Untangling Blockchain: A Data Processing View of Blockchain Systems
This work addresses the need for standardized performance evaluation in blockchain technology, particularly for researchers and developers working on private blockchains, though it is incremental as it builds on existing systems and benchmarking concepts.
The paper tackles the challenge of understanding and evaluating the data processing capabilities of private blockchain systems by presenting BLOCKBENCH, a benchmarking framework, and uses it to assess Ethereum, Parity, and Hyperledger Fabric, revealing significant performance gaps compared to database systems.

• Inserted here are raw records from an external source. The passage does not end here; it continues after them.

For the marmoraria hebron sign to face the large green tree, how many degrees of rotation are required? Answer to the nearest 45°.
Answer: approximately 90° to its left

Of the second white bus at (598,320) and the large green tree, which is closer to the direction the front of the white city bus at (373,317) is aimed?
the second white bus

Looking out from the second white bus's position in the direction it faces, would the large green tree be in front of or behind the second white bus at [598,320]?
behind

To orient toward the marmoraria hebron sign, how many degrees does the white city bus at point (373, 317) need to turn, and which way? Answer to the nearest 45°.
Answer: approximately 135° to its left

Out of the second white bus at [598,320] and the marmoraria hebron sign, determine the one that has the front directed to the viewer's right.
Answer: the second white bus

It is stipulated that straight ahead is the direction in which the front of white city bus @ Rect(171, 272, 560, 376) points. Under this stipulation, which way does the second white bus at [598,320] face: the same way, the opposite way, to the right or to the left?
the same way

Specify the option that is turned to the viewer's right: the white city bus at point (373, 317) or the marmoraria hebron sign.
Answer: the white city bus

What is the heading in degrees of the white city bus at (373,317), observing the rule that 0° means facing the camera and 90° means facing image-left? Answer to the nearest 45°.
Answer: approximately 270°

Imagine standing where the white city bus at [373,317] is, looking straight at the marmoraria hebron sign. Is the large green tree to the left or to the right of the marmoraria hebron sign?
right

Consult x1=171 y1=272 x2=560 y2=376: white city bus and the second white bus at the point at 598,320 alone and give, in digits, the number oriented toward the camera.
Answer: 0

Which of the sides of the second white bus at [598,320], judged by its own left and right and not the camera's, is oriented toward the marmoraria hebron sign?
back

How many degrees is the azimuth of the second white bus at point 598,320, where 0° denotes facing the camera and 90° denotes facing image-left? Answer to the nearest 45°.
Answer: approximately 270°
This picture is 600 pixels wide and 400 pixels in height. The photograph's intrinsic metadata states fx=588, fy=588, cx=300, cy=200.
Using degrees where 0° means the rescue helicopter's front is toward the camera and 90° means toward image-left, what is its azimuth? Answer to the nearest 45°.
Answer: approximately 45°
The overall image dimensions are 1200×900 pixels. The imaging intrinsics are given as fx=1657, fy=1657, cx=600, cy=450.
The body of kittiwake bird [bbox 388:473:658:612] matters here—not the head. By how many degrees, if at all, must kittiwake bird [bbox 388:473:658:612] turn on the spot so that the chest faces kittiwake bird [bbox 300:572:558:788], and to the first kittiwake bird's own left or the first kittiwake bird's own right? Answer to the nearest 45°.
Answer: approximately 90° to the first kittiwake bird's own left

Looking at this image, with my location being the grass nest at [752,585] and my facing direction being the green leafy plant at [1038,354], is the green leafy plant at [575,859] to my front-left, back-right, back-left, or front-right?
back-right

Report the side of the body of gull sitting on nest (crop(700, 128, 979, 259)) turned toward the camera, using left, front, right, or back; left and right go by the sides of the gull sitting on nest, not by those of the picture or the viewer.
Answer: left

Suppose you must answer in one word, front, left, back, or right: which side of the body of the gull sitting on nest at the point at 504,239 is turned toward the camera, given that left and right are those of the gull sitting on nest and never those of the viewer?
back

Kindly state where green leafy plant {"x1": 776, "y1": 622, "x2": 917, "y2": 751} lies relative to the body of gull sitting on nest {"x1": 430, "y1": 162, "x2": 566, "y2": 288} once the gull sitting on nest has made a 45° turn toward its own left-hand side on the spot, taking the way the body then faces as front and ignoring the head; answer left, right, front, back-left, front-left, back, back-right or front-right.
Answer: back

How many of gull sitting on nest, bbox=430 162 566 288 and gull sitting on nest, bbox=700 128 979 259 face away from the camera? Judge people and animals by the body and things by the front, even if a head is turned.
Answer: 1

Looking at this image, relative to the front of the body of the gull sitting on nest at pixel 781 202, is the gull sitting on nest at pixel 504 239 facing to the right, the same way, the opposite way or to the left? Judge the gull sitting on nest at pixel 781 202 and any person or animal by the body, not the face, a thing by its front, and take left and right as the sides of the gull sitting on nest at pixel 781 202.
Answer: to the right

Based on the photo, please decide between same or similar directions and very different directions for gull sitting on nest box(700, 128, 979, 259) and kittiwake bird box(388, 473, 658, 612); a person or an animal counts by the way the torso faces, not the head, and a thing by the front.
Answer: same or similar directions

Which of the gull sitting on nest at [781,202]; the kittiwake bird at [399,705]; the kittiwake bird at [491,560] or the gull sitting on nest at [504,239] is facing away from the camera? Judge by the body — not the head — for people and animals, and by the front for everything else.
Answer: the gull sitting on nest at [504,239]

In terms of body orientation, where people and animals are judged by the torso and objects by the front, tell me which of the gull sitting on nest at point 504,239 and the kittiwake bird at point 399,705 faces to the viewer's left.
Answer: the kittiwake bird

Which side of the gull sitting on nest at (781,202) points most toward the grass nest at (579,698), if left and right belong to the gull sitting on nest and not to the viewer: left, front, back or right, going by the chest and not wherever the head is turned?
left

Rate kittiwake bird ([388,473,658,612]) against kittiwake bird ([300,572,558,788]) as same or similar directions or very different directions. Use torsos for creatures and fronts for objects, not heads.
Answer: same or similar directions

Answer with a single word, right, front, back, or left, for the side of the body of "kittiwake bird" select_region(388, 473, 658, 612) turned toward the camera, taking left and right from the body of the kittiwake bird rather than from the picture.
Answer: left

Blockchain technologies are gaining massive momentum in the last few years. Blockchains are distributed ledgers that enable parties who do not fully trust each other to maintain a set of global states. The parties agree on the existence, values and histories of the states. As the technology landscape is expanding rapidly, it is both important and challenging to have a firm grasp of what the core technologies have to offer, especially with respect to their data processing capabilities. In this paper, we first survey the state of the art, focusing on private blockchains (in which parties are authenticated). We analyze both in-production and research systems in four dimensions: distributed ledger, cryptography, consensus protocol and smart contract. We then present BLOCKBENCH, a benchmarking framework for understanding performance of private blockchains against data processing workloads. We conduct a comprehensive evaluation of three major blockchain systems based on BLOCKBENCH, namely Ethereum, Parity and Hyperledger Fabric. The results demonstrate several trade-offs in the design space, as well as big performance gaps between blockchain and database systems. Drawing from design principles of database systems, we discuss several research directions for bringing blockchain performance closer to the realm of databases.